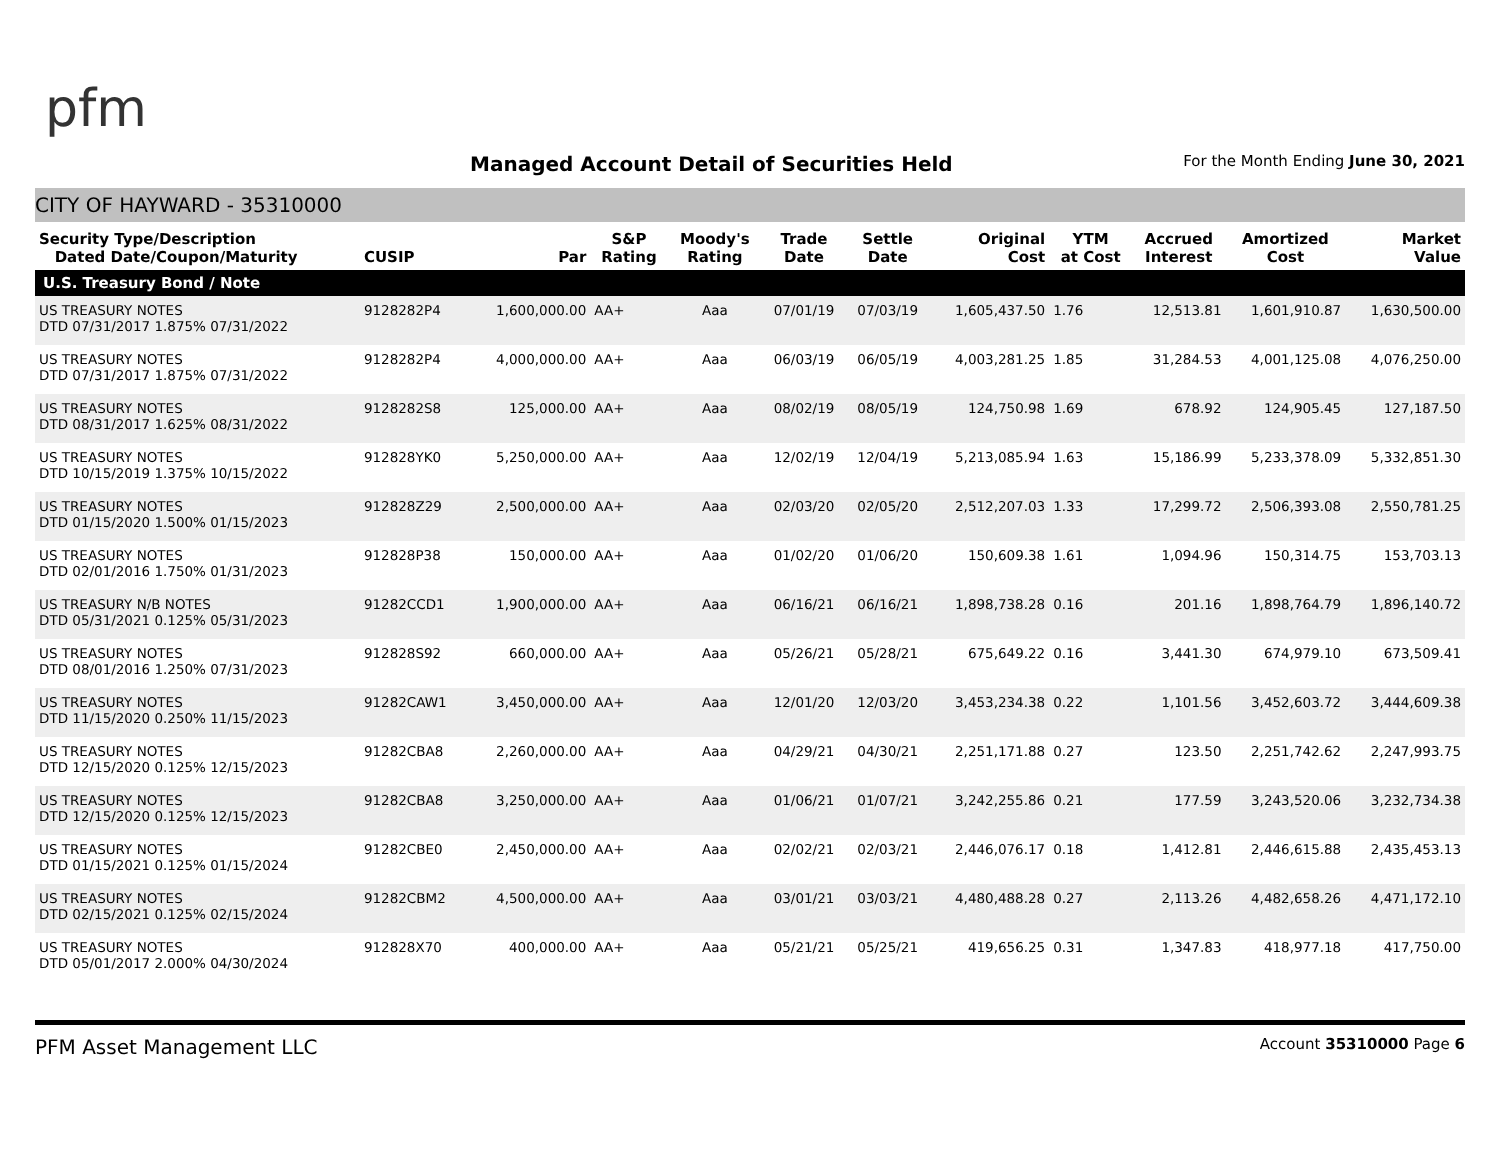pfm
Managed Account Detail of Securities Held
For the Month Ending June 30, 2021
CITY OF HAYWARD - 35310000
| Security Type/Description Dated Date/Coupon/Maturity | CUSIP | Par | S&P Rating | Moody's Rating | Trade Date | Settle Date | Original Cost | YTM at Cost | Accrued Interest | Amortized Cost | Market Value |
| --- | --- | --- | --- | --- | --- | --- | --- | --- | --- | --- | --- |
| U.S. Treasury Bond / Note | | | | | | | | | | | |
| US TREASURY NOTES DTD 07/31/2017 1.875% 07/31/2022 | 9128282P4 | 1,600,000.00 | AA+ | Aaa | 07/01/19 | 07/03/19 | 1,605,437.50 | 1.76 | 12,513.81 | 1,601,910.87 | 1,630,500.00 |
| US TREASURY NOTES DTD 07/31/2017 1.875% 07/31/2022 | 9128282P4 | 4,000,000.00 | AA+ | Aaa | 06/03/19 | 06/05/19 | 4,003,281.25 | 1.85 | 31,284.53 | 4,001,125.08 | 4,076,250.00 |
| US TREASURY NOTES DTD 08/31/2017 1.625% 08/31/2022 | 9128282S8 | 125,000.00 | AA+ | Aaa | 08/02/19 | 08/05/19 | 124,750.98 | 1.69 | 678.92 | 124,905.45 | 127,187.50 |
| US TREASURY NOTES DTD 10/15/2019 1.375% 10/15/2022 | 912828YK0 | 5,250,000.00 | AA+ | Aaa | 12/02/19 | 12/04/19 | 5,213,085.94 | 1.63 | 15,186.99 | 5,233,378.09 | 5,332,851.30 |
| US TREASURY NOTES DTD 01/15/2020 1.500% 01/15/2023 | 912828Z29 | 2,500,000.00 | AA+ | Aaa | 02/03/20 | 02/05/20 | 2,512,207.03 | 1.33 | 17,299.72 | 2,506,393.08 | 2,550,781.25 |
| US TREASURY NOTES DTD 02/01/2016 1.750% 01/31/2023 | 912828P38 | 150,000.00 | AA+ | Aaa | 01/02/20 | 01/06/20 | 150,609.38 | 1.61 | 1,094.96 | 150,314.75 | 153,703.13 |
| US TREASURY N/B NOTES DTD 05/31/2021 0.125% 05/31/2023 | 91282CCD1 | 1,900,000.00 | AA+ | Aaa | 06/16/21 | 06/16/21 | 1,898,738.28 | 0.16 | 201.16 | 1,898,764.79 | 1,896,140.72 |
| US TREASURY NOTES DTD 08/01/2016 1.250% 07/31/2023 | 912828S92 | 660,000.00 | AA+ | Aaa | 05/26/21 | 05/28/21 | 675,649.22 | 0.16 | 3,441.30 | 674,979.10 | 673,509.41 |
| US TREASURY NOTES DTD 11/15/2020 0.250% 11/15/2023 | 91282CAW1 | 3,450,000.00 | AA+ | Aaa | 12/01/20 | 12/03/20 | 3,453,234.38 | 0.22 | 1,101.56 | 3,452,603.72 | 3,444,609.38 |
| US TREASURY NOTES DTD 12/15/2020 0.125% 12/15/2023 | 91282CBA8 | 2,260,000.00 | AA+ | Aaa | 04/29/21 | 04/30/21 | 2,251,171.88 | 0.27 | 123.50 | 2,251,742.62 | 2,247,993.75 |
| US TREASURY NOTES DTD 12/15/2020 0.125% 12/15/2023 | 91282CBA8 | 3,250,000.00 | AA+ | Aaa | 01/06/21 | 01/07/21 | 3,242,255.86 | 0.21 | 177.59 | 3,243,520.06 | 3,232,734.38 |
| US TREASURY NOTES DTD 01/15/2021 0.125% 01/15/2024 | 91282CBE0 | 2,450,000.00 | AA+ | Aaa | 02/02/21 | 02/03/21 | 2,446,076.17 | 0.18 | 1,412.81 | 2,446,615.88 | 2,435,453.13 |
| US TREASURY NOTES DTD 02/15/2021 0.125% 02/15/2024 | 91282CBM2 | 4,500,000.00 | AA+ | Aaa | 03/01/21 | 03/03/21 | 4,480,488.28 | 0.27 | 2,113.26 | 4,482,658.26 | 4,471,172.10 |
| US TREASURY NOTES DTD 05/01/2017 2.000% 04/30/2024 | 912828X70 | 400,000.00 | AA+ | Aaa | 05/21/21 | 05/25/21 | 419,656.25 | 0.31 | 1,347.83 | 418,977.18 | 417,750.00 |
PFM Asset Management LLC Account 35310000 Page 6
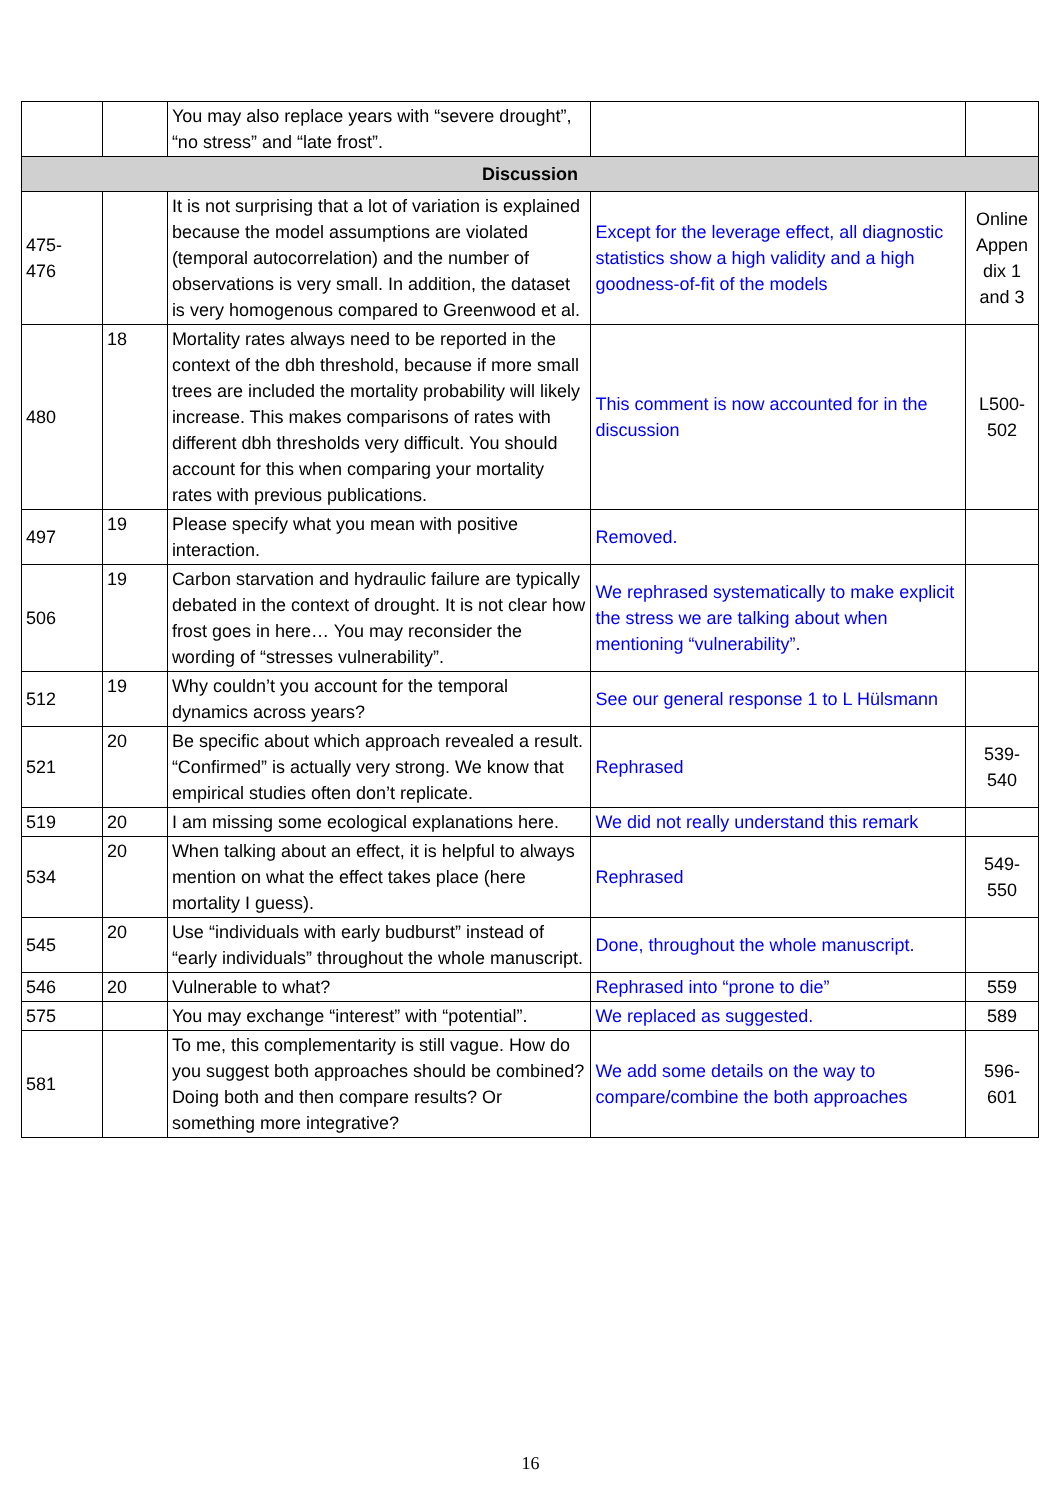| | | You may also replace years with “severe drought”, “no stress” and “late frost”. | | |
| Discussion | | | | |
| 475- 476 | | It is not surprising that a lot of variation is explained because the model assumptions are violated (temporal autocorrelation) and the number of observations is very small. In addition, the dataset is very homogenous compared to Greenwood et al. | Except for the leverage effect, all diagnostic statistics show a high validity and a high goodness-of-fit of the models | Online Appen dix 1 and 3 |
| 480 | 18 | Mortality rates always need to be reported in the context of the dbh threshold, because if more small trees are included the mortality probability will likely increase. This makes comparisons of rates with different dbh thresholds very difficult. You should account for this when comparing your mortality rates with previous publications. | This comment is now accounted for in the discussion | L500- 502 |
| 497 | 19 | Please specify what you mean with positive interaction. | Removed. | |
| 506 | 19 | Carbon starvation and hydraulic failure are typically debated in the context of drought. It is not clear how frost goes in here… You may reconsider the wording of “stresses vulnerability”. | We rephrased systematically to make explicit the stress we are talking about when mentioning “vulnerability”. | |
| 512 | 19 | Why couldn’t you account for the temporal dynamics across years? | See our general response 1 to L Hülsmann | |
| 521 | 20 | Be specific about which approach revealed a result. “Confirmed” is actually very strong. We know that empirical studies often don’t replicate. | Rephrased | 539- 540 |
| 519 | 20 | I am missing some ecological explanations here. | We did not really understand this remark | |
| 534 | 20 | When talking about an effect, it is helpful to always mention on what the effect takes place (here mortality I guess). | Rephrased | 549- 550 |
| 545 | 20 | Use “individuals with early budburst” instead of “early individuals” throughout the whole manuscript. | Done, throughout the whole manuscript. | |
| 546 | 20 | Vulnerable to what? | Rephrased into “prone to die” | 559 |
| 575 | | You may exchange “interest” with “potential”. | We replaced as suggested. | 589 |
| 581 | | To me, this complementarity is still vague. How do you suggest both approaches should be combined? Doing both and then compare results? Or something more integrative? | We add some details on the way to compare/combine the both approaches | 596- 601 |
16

# Requirement
Please count up the lines in the listing above holding the string "here", and say the number with nothing else.

# Task answer
3